Zwiększone wydatki z tytułu naszego członkostwa w międzynarodowych instytucjach finansowych zapisano w projekcie przyszłorocznego budżetu, który na początku września przyjął rząd.
Znaczną część przyszłorocznych płatności stanowi wpłata na rzecz Międzynarodowego Banku Odbudowy i Rozwoju. W przyszłym roku musimy wpłacić do banku aż 122,3 mln zł.
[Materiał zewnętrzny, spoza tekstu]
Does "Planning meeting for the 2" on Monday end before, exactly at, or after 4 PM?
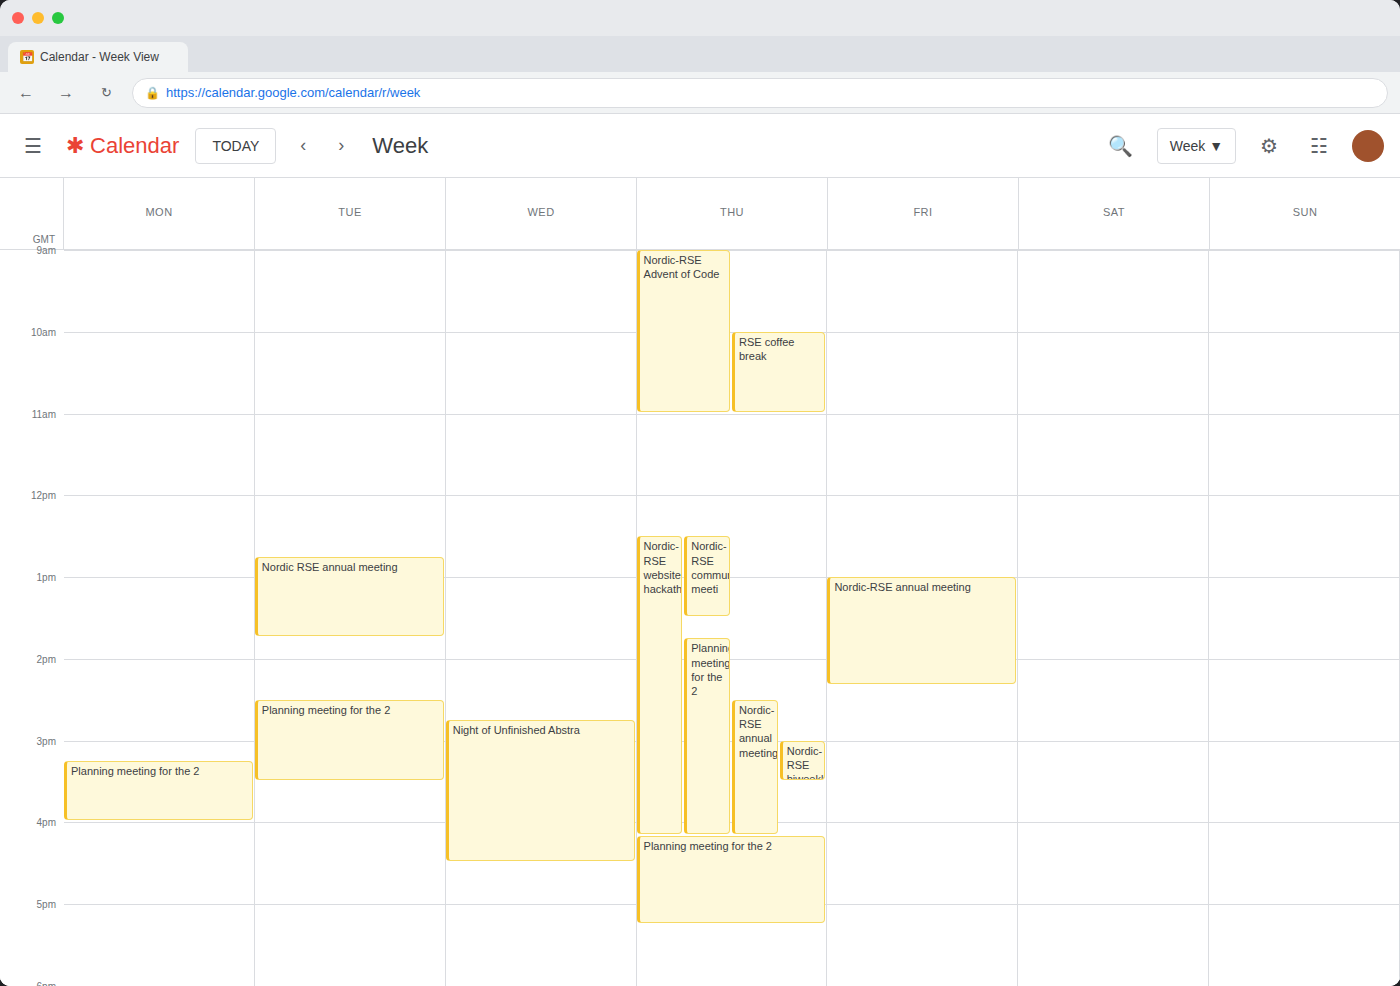
4:00 PM -- exactly at 4 PM, on the 4 PM line.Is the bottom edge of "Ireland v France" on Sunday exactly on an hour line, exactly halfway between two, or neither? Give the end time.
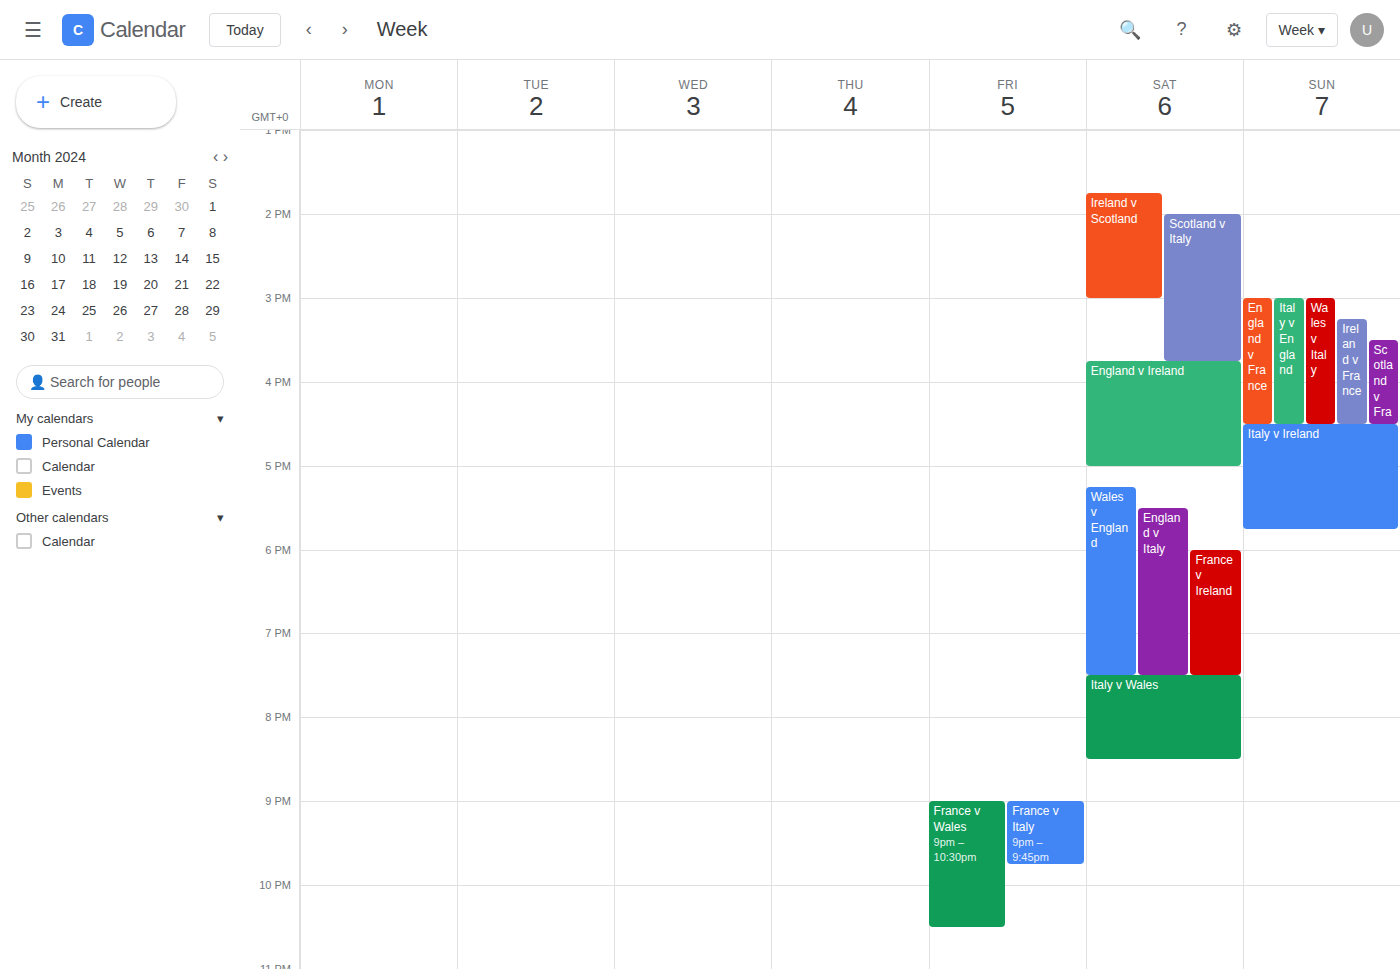
4:30 PM -- halfway between the 4 PM and 5 PM lines.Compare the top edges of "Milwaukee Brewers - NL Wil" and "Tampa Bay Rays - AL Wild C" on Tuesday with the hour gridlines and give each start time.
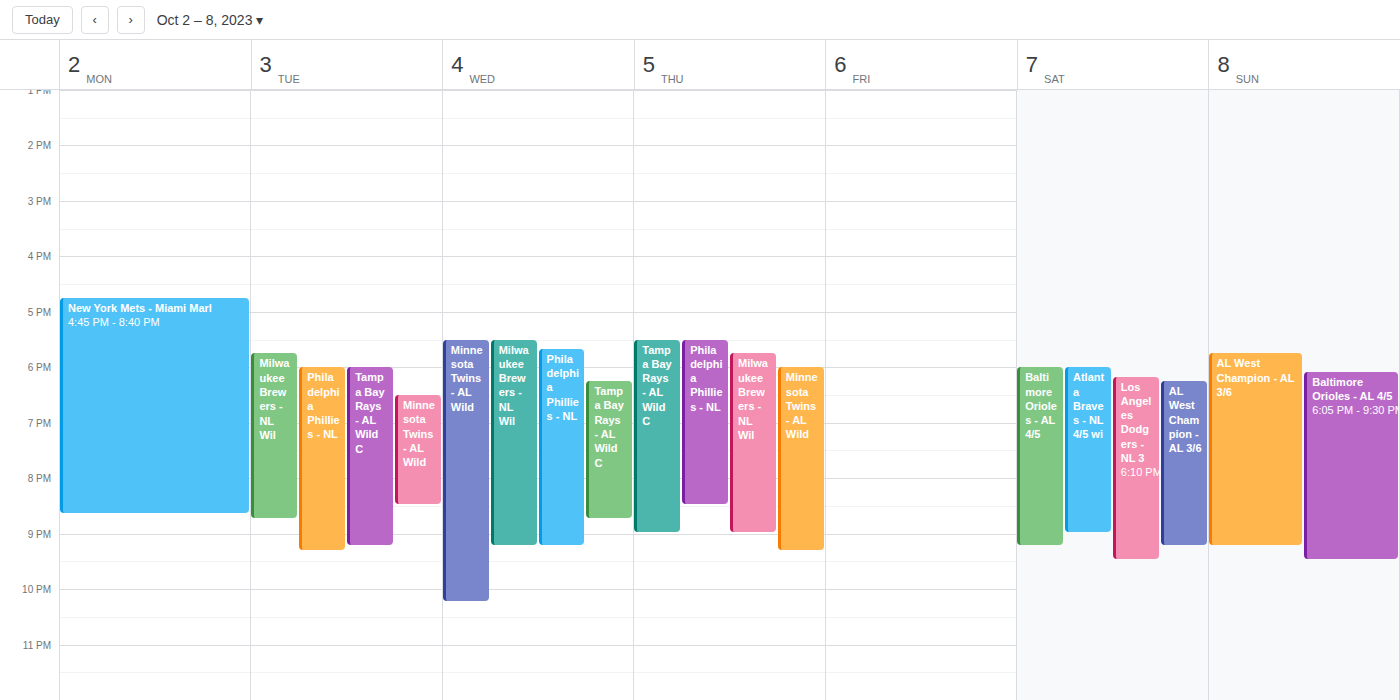
"Milwaukee Brewers - NL Wil": 5:45 PM, neither: three quarters of the way from the 5 PM line to the 6 PM line. "Tampa Bay Rays - AL Wild C": 6:00 PM, exactly on the 6 PM line.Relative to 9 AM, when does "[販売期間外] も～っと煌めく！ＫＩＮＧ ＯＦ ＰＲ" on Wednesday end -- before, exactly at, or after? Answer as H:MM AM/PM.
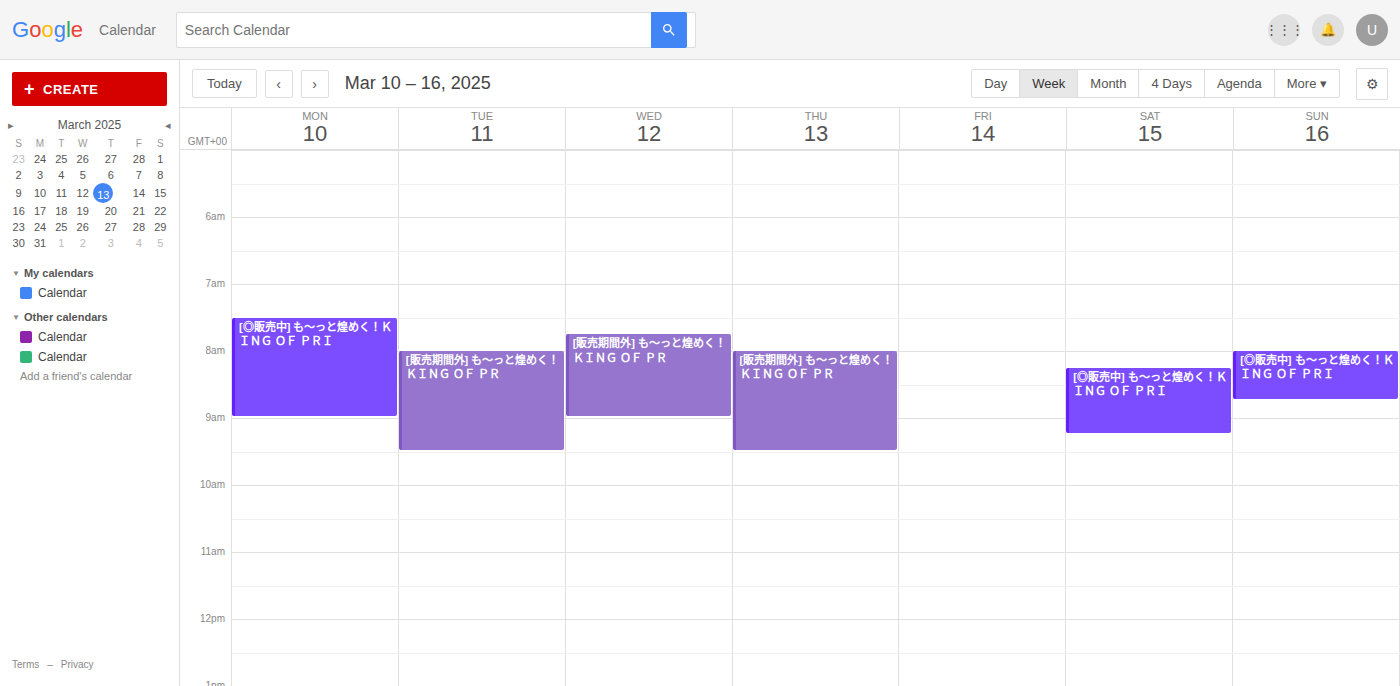
9:00 AM -- exactly at 9 AM, on the 9 AM line.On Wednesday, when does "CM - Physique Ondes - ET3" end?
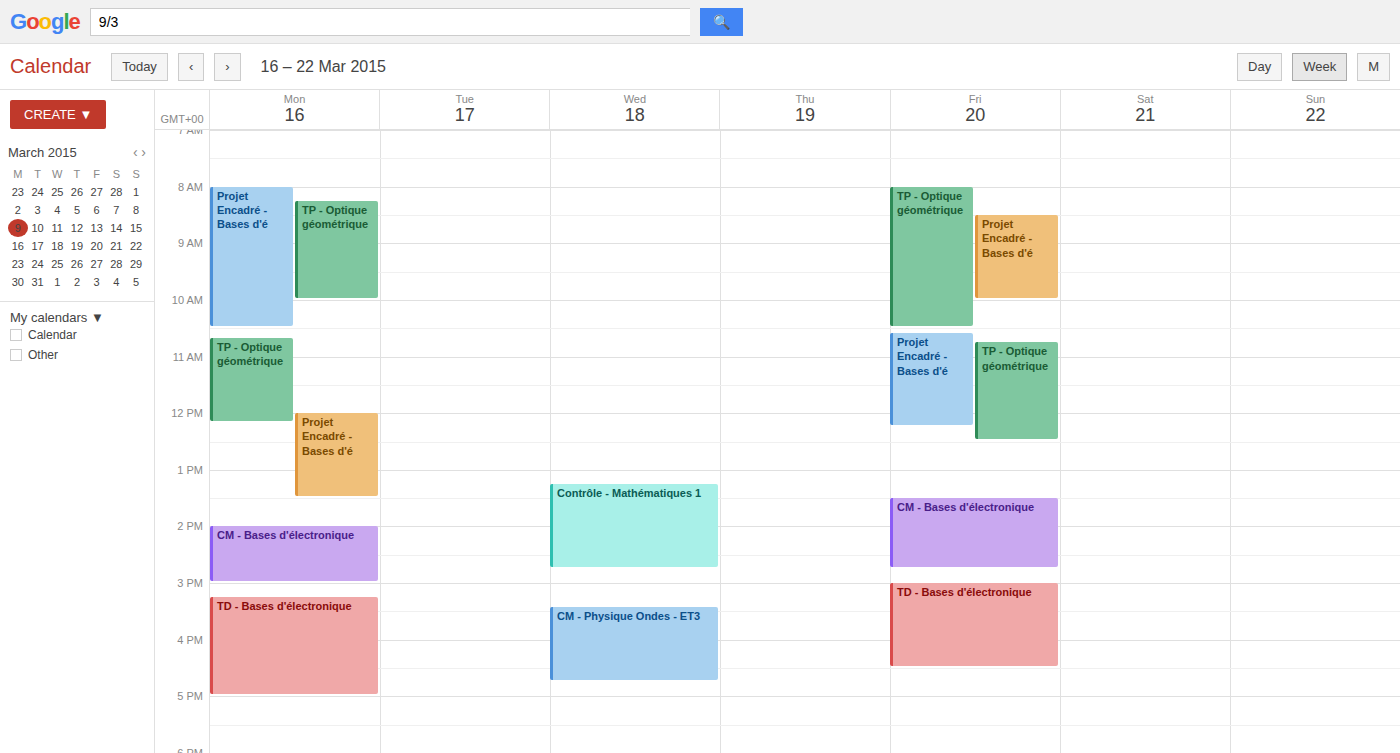
4:45 PMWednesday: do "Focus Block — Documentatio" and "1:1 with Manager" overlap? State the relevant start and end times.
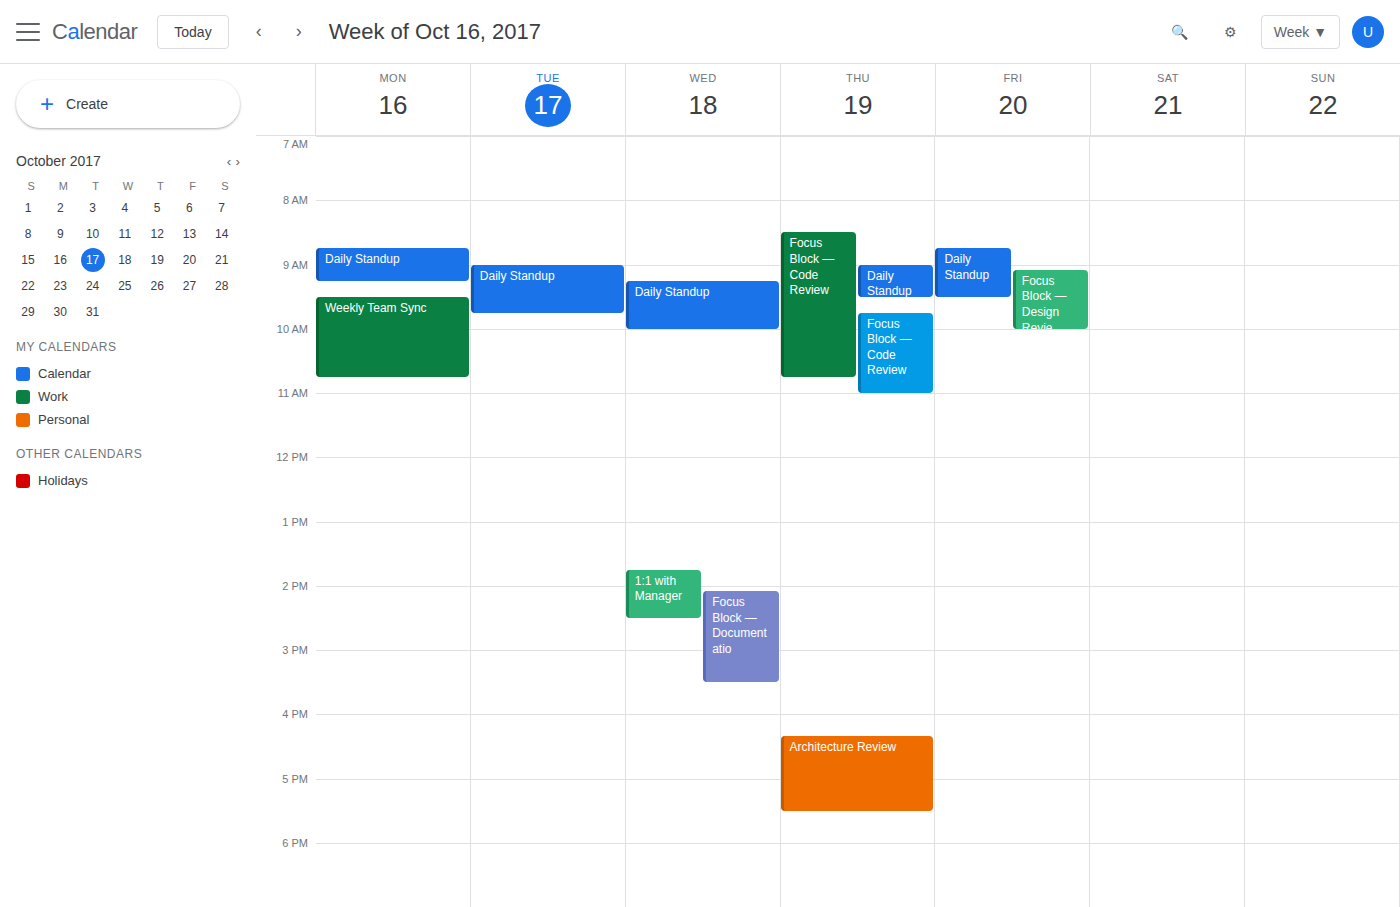
"Focus Block — Documentatio" starts at 2:05 PM, before "1:1 with Manager" ends at 2:30 PM -- they overlap.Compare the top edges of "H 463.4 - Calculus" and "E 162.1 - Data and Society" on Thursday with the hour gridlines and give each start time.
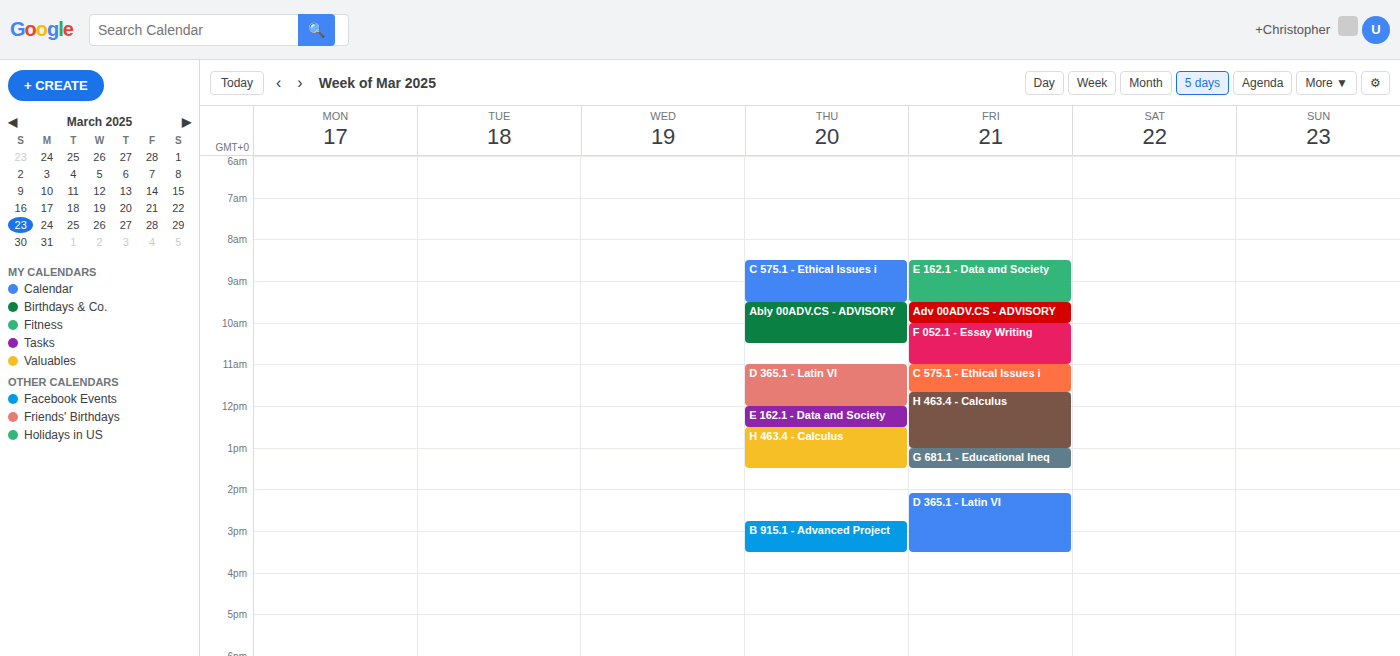
"H 463.4 - Calculus": 12:30 PM, halfway between the 12 PM and 1 PM lines. "E 162.1 - Data and Society": 12:00 PM, exactly on the 12 PM line.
– Przystępując do MBOiR, Rzeczpospolita Polska objęła 10 908 udziałów o łącznej wartości 1,3 mld zł – tłumaczy Magdalena Kobos, rzecznik resortu finansów. – Zgodnie ze statutem banku kraj członkowski opłaca część udziałów w jego kapitale: 10 proc. w dolarach, 90 proc. w walucie narodowej. Kwota w walucie narodowej może być wpłacona bankowi w gotówce lub poprzez złożenie dokumentu potwierdzającego zobowiązanie kraju. Polska podpisała dokumenty i nie płaciła bankowi ani grosza. – Nasze zobowiązania przekraczają 42,5 mln dolarów – wyjaśnia rzeczniczka.
[wyimek]42,5 mln dol. wynoszą nasze zobowiązania na rzecz MBOiR[/wyimek]
W ostatnim czasie MBOiR zwiększył swoje zaangażowanie na całym świecie, potrzebuje więc pieniędzy. – Władze MBOiR oczekują, że jak najszybciej uregulujemy pełną kwotę wynikającą z objęcia udziałów w 1987 roku – mówi Kobos.